'''

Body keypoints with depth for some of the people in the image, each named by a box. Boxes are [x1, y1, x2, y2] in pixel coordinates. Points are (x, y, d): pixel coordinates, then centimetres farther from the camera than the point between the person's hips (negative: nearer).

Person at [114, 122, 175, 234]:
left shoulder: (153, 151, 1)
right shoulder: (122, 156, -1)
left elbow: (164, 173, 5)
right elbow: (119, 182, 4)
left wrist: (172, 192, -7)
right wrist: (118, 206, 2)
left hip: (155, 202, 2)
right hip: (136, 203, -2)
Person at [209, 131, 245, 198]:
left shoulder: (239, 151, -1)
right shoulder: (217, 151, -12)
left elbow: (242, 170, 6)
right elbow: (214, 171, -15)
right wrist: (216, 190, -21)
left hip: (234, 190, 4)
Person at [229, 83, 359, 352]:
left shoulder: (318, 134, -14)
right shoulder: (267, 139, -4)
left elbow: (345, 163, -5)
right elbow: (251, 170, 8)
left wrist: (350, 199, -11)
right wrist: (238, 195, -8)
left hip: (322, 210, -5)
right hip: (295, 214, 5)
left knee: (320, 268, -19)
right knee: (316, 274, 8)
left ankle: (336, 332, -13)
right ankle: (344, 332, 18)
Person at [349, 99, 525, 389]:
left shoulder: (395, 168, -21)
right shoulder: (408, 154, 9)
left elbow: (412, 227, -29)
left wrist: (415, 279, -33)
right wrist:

'''
'''

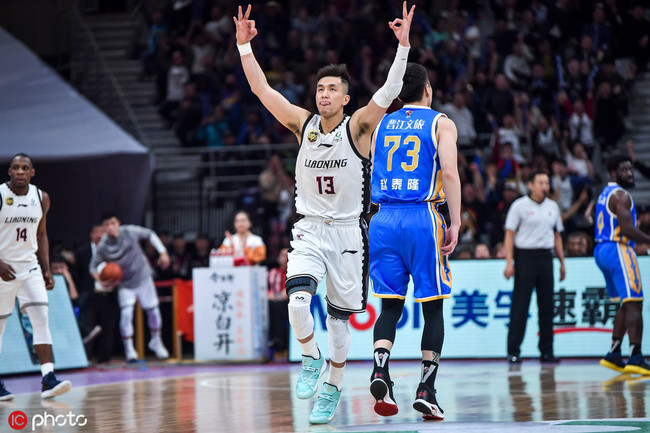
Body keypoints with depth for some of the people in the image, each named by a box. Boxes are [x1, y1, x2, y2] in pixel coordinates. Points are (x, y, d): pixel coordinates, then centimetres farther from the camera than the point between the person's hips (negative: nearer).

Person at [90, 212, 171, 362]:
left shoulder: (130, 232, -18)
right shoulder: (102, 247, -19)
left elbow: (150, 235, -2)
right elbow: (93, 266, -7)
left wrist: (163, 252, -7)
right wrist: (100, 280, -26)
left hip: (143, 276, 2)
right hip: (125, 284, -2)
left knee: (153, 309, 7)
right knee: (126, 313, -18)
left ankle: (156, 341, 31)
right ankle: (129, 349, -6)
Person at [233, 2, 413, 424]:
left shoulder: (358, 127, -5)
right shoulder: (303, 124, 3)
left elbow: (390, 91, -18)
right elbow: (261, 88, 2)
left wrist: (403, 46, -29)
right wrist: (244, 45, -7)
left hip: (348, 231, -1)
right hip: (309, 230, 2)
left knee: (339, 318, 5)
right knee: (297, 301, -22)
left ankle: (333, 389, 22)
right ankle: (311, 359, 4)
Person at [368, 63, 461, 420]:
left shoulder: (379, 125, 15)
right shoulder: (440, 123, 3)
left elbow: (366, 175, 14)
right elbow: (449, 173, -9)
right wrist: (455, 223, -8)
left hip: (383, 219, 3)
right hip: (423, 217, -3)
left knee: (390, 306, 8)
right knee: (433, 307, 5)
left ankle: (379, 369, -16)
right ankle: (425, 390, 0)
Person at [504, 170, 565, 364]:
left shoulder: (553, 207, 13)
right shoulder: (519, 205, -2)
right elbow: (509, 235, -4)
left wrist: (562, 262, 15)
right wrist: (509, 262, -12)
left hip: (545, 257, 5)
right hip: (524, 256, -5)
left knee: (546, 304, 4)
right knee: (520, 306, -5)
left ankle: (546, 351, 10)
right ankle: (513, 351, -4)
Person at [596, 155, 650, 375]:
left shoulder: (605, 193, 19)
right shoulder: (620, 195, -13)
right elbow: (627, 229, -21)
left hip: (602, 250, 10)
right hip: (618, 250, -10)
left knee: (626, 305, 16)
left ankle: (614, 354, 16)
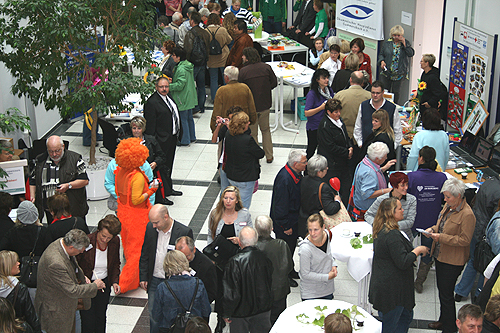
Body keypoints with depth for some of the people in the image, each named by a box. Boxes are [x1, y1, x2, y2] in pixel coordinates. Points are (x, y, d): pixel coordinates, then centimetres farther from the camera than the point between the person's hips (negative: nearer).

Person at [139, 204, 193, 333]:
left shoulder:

'''
'''

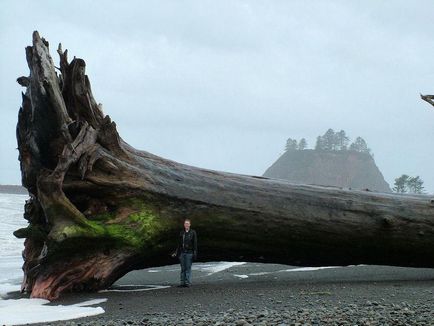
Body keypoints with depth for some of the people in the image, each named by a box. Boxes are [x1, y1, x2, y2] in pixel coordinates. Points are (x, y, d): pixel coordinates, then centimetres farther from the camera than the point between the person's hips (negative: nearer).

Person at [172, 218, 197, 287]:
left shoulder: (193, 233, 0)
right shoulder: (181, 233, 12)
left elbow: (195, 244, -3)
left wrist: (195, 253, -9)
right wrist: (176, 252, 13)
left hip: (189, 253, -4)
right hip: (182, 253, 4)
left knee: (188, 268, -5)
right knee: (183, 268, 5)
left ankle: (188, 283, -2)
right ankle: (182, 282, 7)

'''

WHAT YOU NEED TO DO
Scan the records above for the lines holding "left elbow: (195, 244, -3)" and "right ankle: (182, 282, 7)". Transcribe those two and every line between them word for word, and no others.

WRITTEN SOLUTION
left elbow: (195, 244, -3)
left wrist: (195, 253, -9)
right wrist: (176, 252, 13)
left hip: (189, 253, -4)
right hip: (182, 253, 4)
left knee: (188, 268, -5)
right knee: (183, 268, 5)
left ankle: (188, 283, -2)
right ankle: (182, 282, 7)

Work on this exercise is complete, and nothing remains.